■ **EXERCISE**
Collect from the data below each line with "println".

■ **DATA SHOWN**
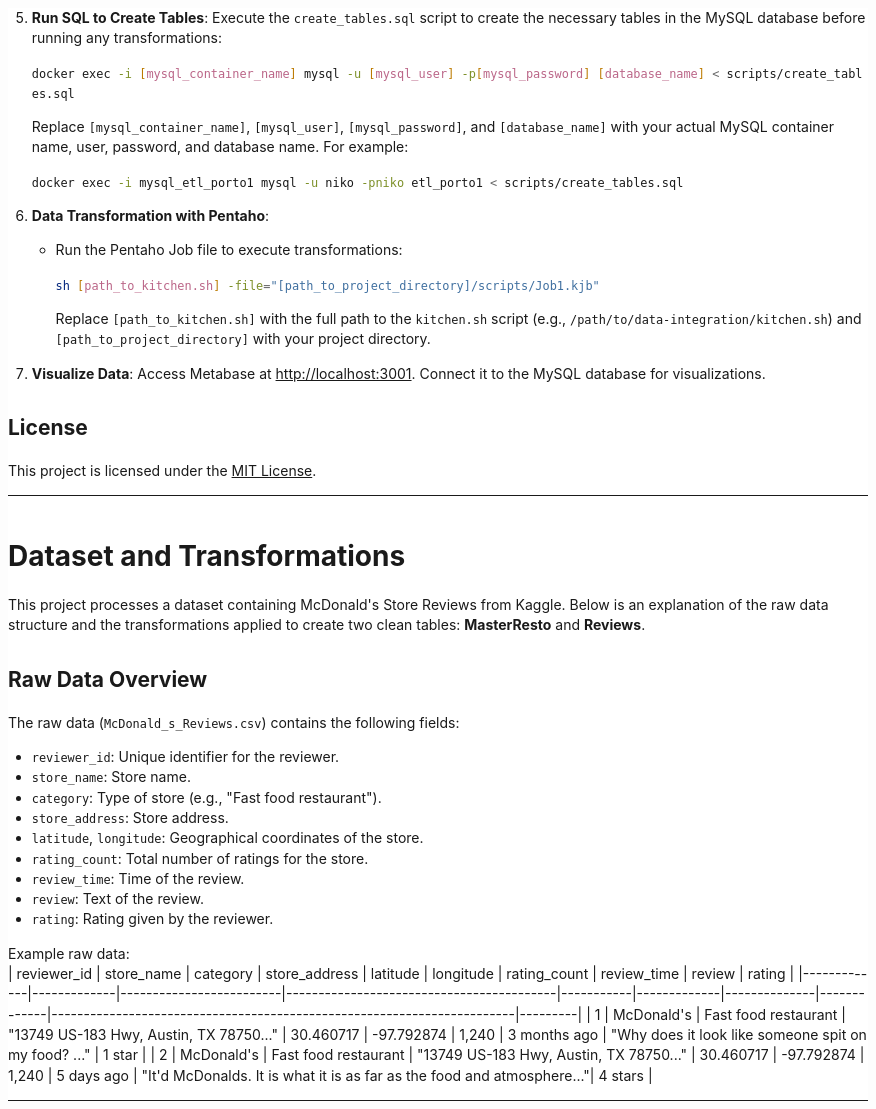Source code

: 5. **Run SQL to Create Tables**:
    Execute the `create_tables.sql` script to create the necessary tables in the MySQL database before running any transformations:
    ```bash
    docker exec -i [mysql_container_name] mysql -u [mysql_user] -p[mysql_password] [database_name] < scripts/create_tables.sql
    ```
    Replace `[mysql_container_name]`, `[mysql_user]`, `[mysql_password]`, and `[database_name]` with your actual MySQL container name, user, password, and database name. For example:
    ```bash
    docker exec -i mysql_etl_porto1 mysql -u niko -pniko etl_porto1 < scripts/create_tables.sql
    ```

6. **Data Transformation with Pentaho**:
    - Run the Pentaho Job file to execute transformations:
      ```bash
      sh [path_to_kitchen.sh] -file="[path_to_project_directory]/scripts/Job1.kjb"
      ```
      Replace `[path_to_kitchen.sh]` with the full path to the `kitchen.sh` script (e.g., `/path/to/data-integration/kitchen.sh`) and `[path_to_project_directory]` with your project directory.

7. **Visualize Data**:
    Access Metabase at [http://localhost:3001](http://localhost:3001).
    Connect it to the MySQL database for visualizations.

## License
This project is licensed under the [MIT License](LICENSE).

---

# Dataset and Transformations

This project processes a dataset containing McDonald's Store Reviews from Kaggle. Below is an explanation of the raw data structure and the transformations applied to create two clean tables: **MasterResto** and **Reviews**.

## Raw Data Overview
The raw data (`McDonald_s_Reviews.csv`) contains the following fields:
- `reviewer_id`: Unique identifier for the reviewer.
- `store_name`: Store name.
- `category`: Type of store (e.g., "Fast food restaurant").
- `store_address`: Store address.
- `latitude`, `longitude`: Geographical coordinates of the store.
- `rating_count`: Total number of ratings for the store.
- `review_time`: Time of the review.
- `review`: Text of the review.
- `rating`: Rating given by the reviewer.

Example raw data:  
| reviewer_id | store_name  | category                | store_address                            | latitude  | longitude   | rating_count | review_time | review                                                                 | rating  |
|-------------|-------------|-------------------------|------------------------------------------|-----------|-------------|--------------|-------------|------------------------------------------------------------------------|---------|
| 1           | McDonald's  | Fast food restaurant    | "13749 US-183 Hwy, Austin, TX 78750..." | 30.460717 | -97.792874  | 1,240        | 3 months ago | "Why does it look like someone spit on my food? ..."                  | 1 star  |
| 2           | McDonald's  | Fast food restaurant    | "13749 US-183 Hwy, Austin, TX 78750..." | 30.460717 | -97.792874  | 1,240        | 5 days ago   | "It'd McDonalds. It is what it is as far as the food and atmosphere..."| 4 stars |

---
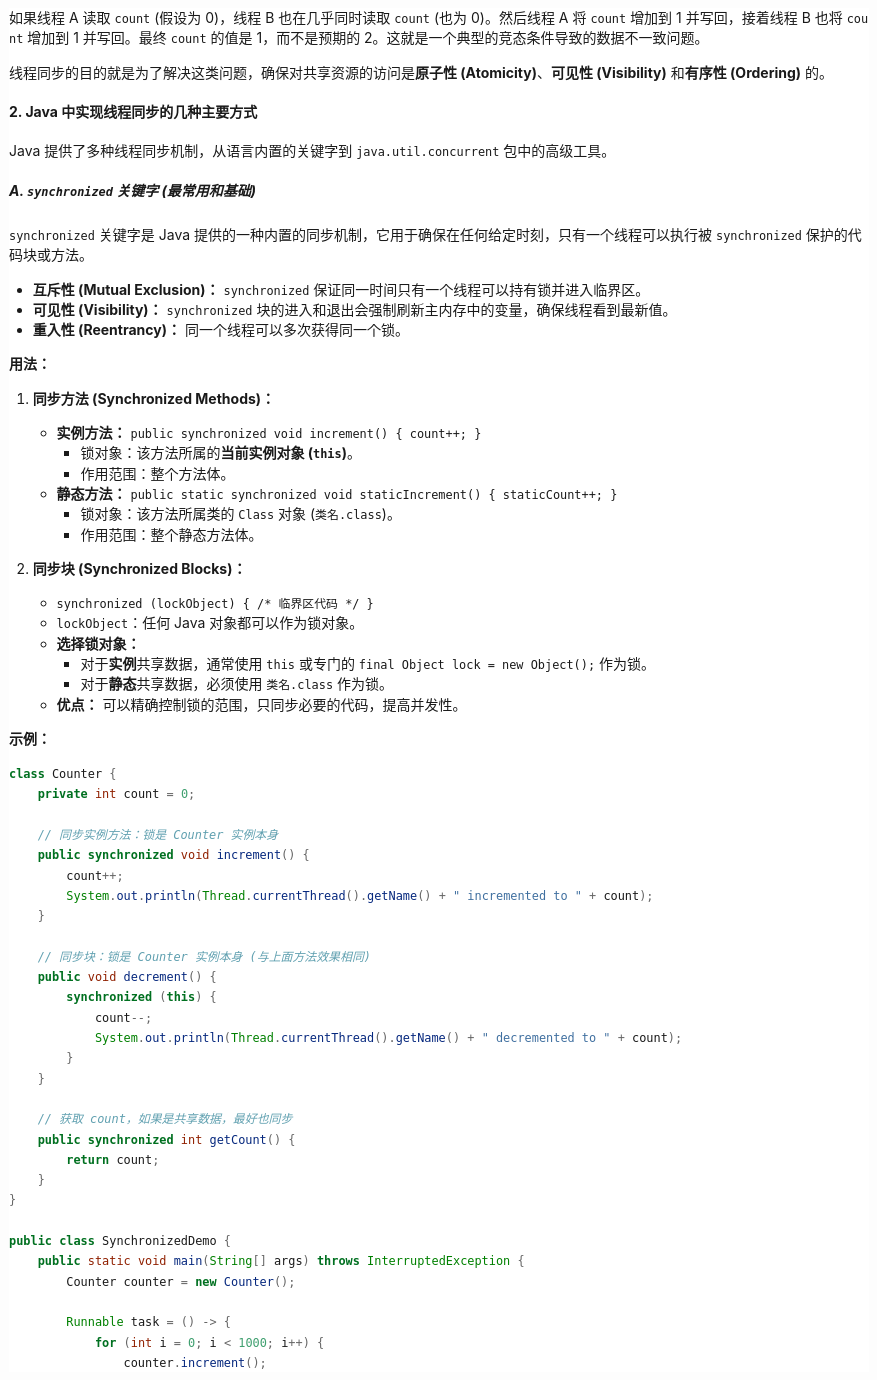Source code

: 如果线程 A 读取 `count` (假设为 0)，线程 B 也在几乎同时读取 `count` (也为 0)。然后线程 A 将 `count` 增加到 1 并写回，接着线程 B 也将 `count` 增加到 1 并写回。最终 `count` 的值是 1，而不是预期的 2。这就是一个典型的竞态条件导致的数据不一致问题。

线程同步的目的就是为了解决这类问题，确保对共享资源的访问是**原子性 (Atomicity)**、**可见性 (Visibility)** 和**有序性 (Ordering)** 的。

#### 2. Java 中实现线程同步的几种主要方式

Java 提供了多种线程同步机制，从语言内置的关键字到 `java.util.concurrent` 包中的高级工具。

##### A. `synchronized` 关键字 (最常用和基础)

`synchronized` 关键字是 Java 提供的一种内置的同步机制，它用于确保在任何给定时刻，只有一个线程可以执行被 `synchronized` 保护的代码块或方法。

* **互斥性 (Mutual Exclusion)：** `synchronized` 保证同一时间只有一个线程可以持有锁并进入临界区。
* **可见性 (Visibility)：** `synchronized` 块的进入和退出会强制刷新主内存中的变量，确保线程看到最新值。
* **重入性 (Reentrancy)：** 同一个线程可以多次获得同一个锁。

**用法：**

1.  **同步方法 (Synchronized Methods)：**
    * **实例方法：** `public synchronized void increment() { count++; }`
        * 锁对象：该方法所属的**当前实例对象 (`this`)**。
        * 作用范围：整个方法体。
    * **静态方法：** `public static synchronized void staticIncrement() { staticCount++; }`
        * 锁对象：该方法所属类的 `Class` 对象 (`类名.class`)。
        * 作用范围：整个静态方法体。

2.  **同步块 (Synchronized Blocks)：**
    * `synchronized (lockObject) { /* 临界区代码 */ }`
    * `lockObject`：任何 Java 对象都可以作为锁对象。
    * **选择锁对象：**
        * 对于**实例**共享数据，通常使用 `this` 或专门的 `final Object lock = new Object();` 作为锁。
        * 对于**静态**共享数据，必须使用 `类名.class` 作为锁。
    * **优点：** 可以精确控制锁的范围，只同步必要的代码，提高并发性。

**示例：**

```java
class Counter {
    private int count = 0;

    // 同步实例方法：锁是 Counter 实例本身
    public synchronized void increment() {
        count++;
        System.out.println(Thread.currentThread().getName() + " incremented to " + count);
    }

    // 同步块：锁是 Counter 实例本身 (与上面方法效果相同)
    public void decrement() {
        synchronized (this) {
            count--;
            System.out.println(Thread.currentThread().getName() + " decremented to " + count);
        }
    }

    // 获取 count，如果是共享数据，最好也同步
    public synchronized int getCount() {
        return count;
    }
}

public class SynchronizedDemo {
    public static void main(String[] args) throws InterruptedException {
        Counter counter = new Counter();

        Runnable task = () -> {
            for (int i = 0; i < 1000; i++) {
                counter.increment();
```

■ **RESPONSE**
        System.out.println(Thread.currentThread().getName() + " incremented to " + count);
            System.out.println(Thread.currentThread().getName() + " decremented to " + count);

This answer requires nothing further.